* Problem requirements *
All lines of the material that contain "full" must be copied out.

* Data supplied *
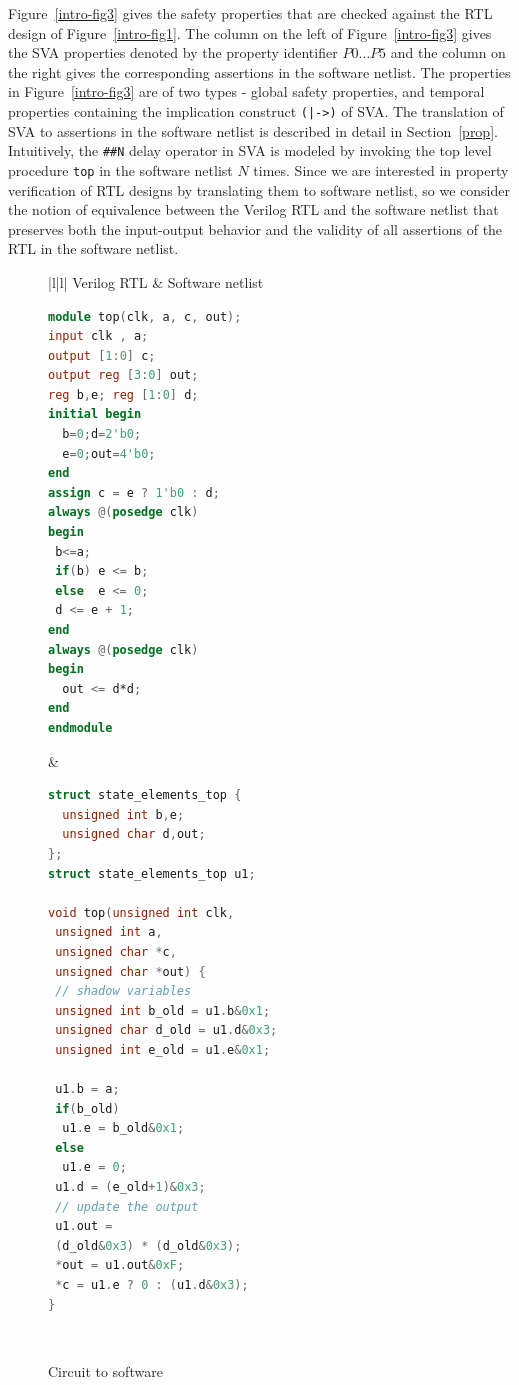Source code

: Figure~\ref{intro-fig3} gives the safety properties that are checked 
against the RTL design of Figure~\ref{intro-fig1}.  The column on the 
left of Figure~\ref{intro-fig3} 
gives the SVA properties denoted by the property identifier 
$P0 \ldots P5$ and the column on the right gives the 
corresponding assertions in the software netlist.  The properties 
in Figure~\ref{intro-fig3} are of two types - global safety properties, 
and temporal properties containing the implication construct \texttt{(|->)} of SVA.  
The translation of SVA to assertions in the software netlist is described 
in detail in Section~\ref{prop}. 
%  
Intuitively, the \texttt{\#\#N} delay operator in SVA is modeled by invoking 
the top level procedure \texttt{top} in the software netlist $N$ times.  
Since we are interested in property verification of RTL designs by translating 
them to software netlist, so we consider the notion of equivalence between 
the Verilog RTL and the software netlist that preserves both the 
input-output behavior and the validity of all assertions of the RTL in the 
software netlist. 
%
\begin{figure}[t]
\centering
\scriptsize
\begin{tabular}{|l|l|}
\hline
 Verilog RTL & Software netlist \\
\hline
\begin{lstlisting}[mathescape=true,language=Verilog,basicstyle=\footnotesize\ttfamily]
module top(clk, a, c, out); 
input clk , a;
output [1:0] c;
output reg [3:0] out;
reg b,e; reg [1:0] d;
initial begin
  b=0;d=2'b0;
  e=0;out=4'b0;
end
assign c = e ? 1'b0 : d; 
always @(posedge clk) 
begin
 b<=a;
 if(b) e <= b; 
 else  e <= 0; 
 d <= e + 1;
end
always @(posedge clk) 
begin
  out <= d*d;
end  
endmodule
\end{lstlisting}
&
\begin{lstlisting}[mathescape=true,language=C]
struct state_elements_top {
  unsigned int b,e;
  unsigned char d,out;
};
struct state_elements_top u1;

void top(unsigned int clk, 
 unsigned int a, 
 unsigned char *c, 
 unsigned char *out) {
 // shadow variables 
 unsigned int b_old = u1.b&0x1;
 unsigned char d_old = u1.d&0x3;
 unsigned int e_old = u1.e&0x1;
  
 u1.b = a;
 if(b_old) 
  u1.e = b_old&0x1;
 else
  u1.e = 0;
 u1.d = (e_old+1)&0x3;
 // update the output 
 u1.out = 
 (d_old&0x3) * (d_old&0x3);
 *out = u1.out&0xF;
 *c = u1.e ? 0 : (u1.d&0x3);
}
\end{lstlisting}
\\
\hline
\end{tabular}
\caption{Circuit to software}
\label{intro-fig2}
\end{figure}
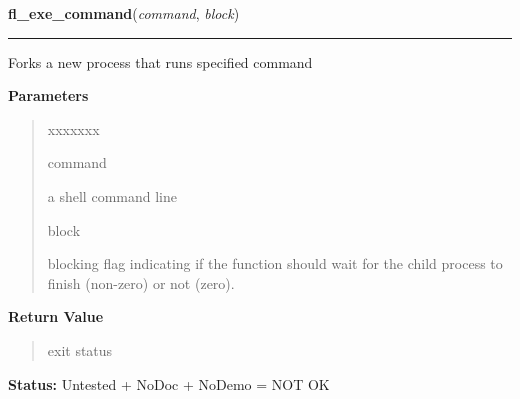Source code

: \hspace{.8\funcindent}\begin{boxedminipage}{\funcwidth}

    \raggedright \textbf{fl\_exe\_command}(\textit{command}, \textit{block})

    \vspace{-1.5ex}

    \rule{\textwidth}{0.5\fboxrule}
\setlength{\parskip}{2ex}
    Forks a new process that runs specified command

\setlength{\parskip}{1ex}
      \textbf{Parameters}
      \vspace{-1ex}

      \begin{quote}
        \begin{Ventry}{xxxxxxx}

          \item[command]

          a shell command line

          \item[block]

          blocking flag indicating if the function should wait for the 
          child process to finish (non-zero) or not (zero).

        \end{Ventry}

      \end{quote}

      \textbf{Return Value}
    \vspace{-1ex}

      \begin{quote}
      exit status

      \end{quote}

\textbf{Status:} Untested + NoDoc + NoDemo = NOT OK



    \end{boxedminipage}

    \label{xformslib:library:fl_exe_command}

    \vspace{0.5ex}

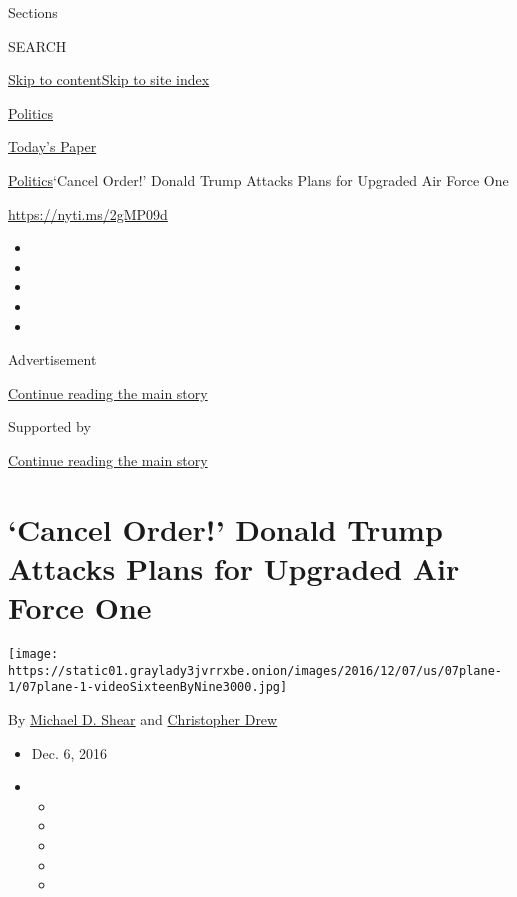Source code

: Sections

SEARCH

\protect\hyperlink{site-content}{Skip to
content}\protect\hyperlink{site-index}{Skip to site index}

\href{https://www.nytimes3xbfgragh.onion/section/politics}{Politics}

\href{https://myaccount.nytimes3xbfgragh.onion/auth/login?response_type=cookie\&client_id=vi}{}

\href{https://www.nytimes3xbfgragh.onion/section/todayspaper}{Today's
Paper}

\href{/section/politics}{Politics}\textbar{}`Cancel Order!' Donald Trump
Attacks Plans for Upgraded Air Force One

\href{https://nyti.ms/2gMP09d}{https://nyti.ms/2gMP09d}

\begin{itemize}
\item
\item
\item
\item
\item
\end{itemize}

Advertisement

\protect\hyperlink{after-top}{Continue reading the main story}

Supported by

\protect\hyperlink{after-sponsor}{Continue reading the main story}

\hypertarget{cancel-order-donald-trump-attacks-plans-for-upgraded-air-force-one}{%
\section{`Cancel Order!' Donald Trump Attacks Plans for Upgraded Air
Force
One}\label{cancel-order-donald-trump-attacks-plans-for-upgraded-air-force-one}}

\texttt{[image: https://static01.graylady3jvrrxbe.onion/images/2016/12/07/us/07plane-1/07plane-1-videoSixteenByNine3000.jpg]}

By \href{http://www.nytimes3xbfgragh.onion/by/michael-d-shear}{Michael
D. Shear} and
\href{http://www.nytimes3xbfgragh.onion/by/christopher-drew}{Christopher
Drew}

\begin{itemize}
\item
  Dec. 6, 2016
\item
  \begin{itemize}
  \item
  \item
  \item
  \item
  \item
  \end{itemize}
\end{itemize}

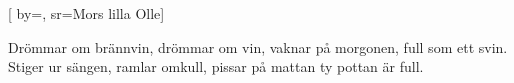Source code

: [
    by={},
    sr={Mors lilla Olle}]

\beginverse
Drömmar om brännvin,
drömmar om vin,
vaknar på morgonen, full som ett svin.
Stiger ur sängen, ramlar omkull,
pissar på mattan ty pottan är full.
\endverse
\endsong
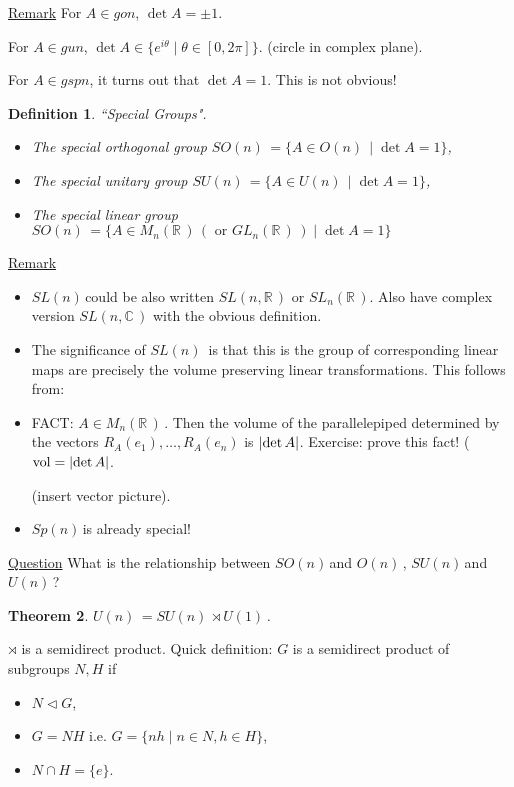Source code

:\documentclass[12pt,a4paper]{article}
\newcommand{\rR}{\ensuremath{\mathbb{R}\,}}
\newcommand{\cC}{\ensuremath{\mathbb{C}\,}}
\newcommand{\mnr}{\ensuremath{M_n(\rR)\,}}
\newcommand{\glnr}{\ensuremath{GL_n(\rR)\,}}
\newcommand{\gon}{\ensuremath{O(n)\,}}
\newcommand{\gun}{\ensuremath{U(n)\,}}
\newcommand{\gspn}{\ensuremath{Sp(n)\,}}
\newcommand{\guk}[1]{\ensuremath{U(#1)\,}}
\newcommand{\gson}{\ensuremath{SO(n)\,}}
\newcommand{\gsun}{\ensuremath{SU(n)\,}}
\newcommand{\gsln}{\ensuremath{SL(n)\,}}
\newcommand{\ul}[1]{\underline{#1}}
\newtheorem{thm}{Theorem}[subsubsection]
\newtheorem{defn}[thm]{Definition}
\begin{document}
\ul{Remark} For $A\in gon$, $\det A =\pm 1$. 

For $A\in gun$, $\det A \in \{e^{i\theta}\mid \theta \in [0,2\pi]\}.$ (circle in complex plane).

For $A\in gspn$, it turns out that $\det A=1$. This is not obvious!

\begin{defn}
``Special Groups".\\

\begin{itemize}
\item[1)] The special orthogonal group $\gson = \{A\in \gon\mid \det A=1\}$,
\item[2)] The special unitary group $\gsun = \{A\in \gun\mid \det A=1\}$,
\item[3)] The special linear group $\gson = \{A\in \mnr (\text{ or } \glnr)\mid \det A=1\}$
\end{itemize}
\end{defn}

\ul{Remark}
\begin{itemize}
\item[1.] \gsln could be also written $SL(n,\rR)$ or $SL_n(\rR)$. Also have complex version $SL(n,\cC)$ with the obvious definition.
\item[2.] The significance of $\gsln$ is that this is the group of corresponding linear maps are precisely the volume preserving linear transformations. This follows from:
\item[3.] FACT: $A\in \mnr$. Then the volume of the parallelepiped determined by the vectors $R_A(e_1),\ldots,R_A(e_n)$ is $\abs{\det A}$. Exercise: prove this fact! ($\mathrm{vol}=\abs{\det A}$.

(insert vector picture).
\item[4.] \gspn is already special!
\end{itemize}

\ul{Question} What is the relationship between \gson and \gon, \gsun and \gun ?

\begin{thm}
$\gun = \gsun \rtimes \guk{1}$.
\end{thm}

$\rtimes$ is a semidirect product. Quick definition: $G$ is a semidirect product of subgroups $N,H$ if 
\begin{itemize}
\item[1)] $N\lhd G$,
\item[2)] $G=NH$ i.e. $G=\{nh\mid n\in N, h\in H\}$,
\item[1)] $N\cap H =\{e\}$.
\end{itemize}
\end{document}
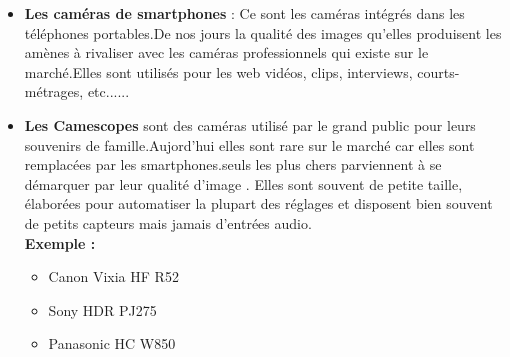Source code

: \begin{itemize}
	\item \textbf{Les caméras de smartphones} : Ce sont les caméras intégrés dans les téléphones portables.De nos jours la qualité des images qu'elles produisent les amènes à rivaliser avec les caméras professionnels qui existe sur le marché.Elles sont utilisés pour les web vidéos, clips, interviews, courts-métrages, etc......\\
	
	\item \textbf{Les Camescopes} sont des caméras utilisé par le grand public pour leurs souvenirs de famille.Aujord'hui elles sont rare sur le marché car elles sont remplacées par les smartphones.seuls les plus chers parviennent à se démarquer par leur qualité d’image . Elles sont souvent de petite taille, élaborées pour automatiser la plupart des réglages et disposent bien souvent de petits capteurs mais jamais d’entrées audio.\\
		\textbf{Exemple :\\}
    	\begin{itemize}
    		\item Canon Vixia HF R52
    		\item Sony HDR PJ275
    		\item Panasonic HC W850
    	\end{itemize}
    	 

\end{itemize}

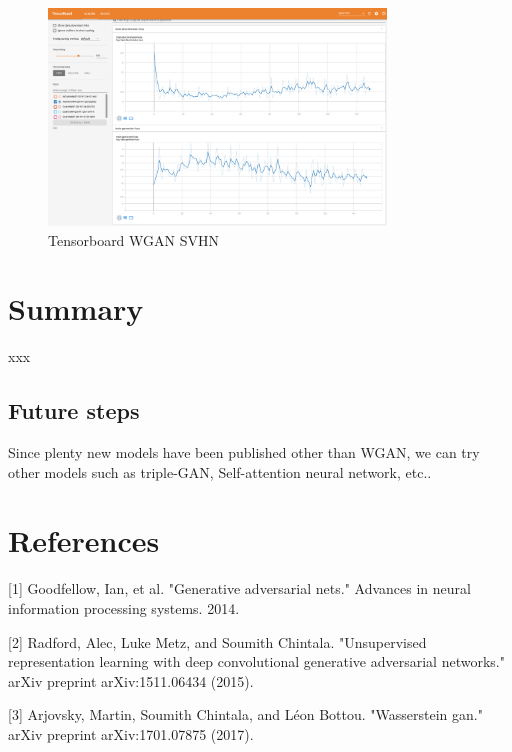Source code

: \documentclass{article}
\begin{document}
\begin{figure}[!htb]
  \centering
  \includegraphics[width=0.8\textwidth]{tensorboard-WGAN-SVHN.png}
  \caption{Tensorboard WGAN SVHN}
  \label{fig:TB_WGAN_SVHN}
\end{figure}

\section{Summary}

xxx

\subsection{Future steps}

Since plenty new models have been published other than WGAN, we can try other models such as triple-GAN, Self-attention neural network, etc..

\section*{References}

[1] Goodfellow, Ian, et al. "Generative adversarial nets." Advances in neural information processing systems. 2014.

[2] Radford, Alec, Luke Metz, and Soumith Chintala. "Unsupervised representation learning with deep convolutional generative adversarial networks." arXiv preprint arXiv:1511.06434 (2015).

[3] Arjovsky, Martin, Soumith Chintala, and Léon Bottou. "Wasserstein gan." arXiv preprint arXiv:1701.07875 (2017).
\end{document}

* Written response *
vaknar på morgonen, full som ett svin.
pissar på mattan ty pottan är full.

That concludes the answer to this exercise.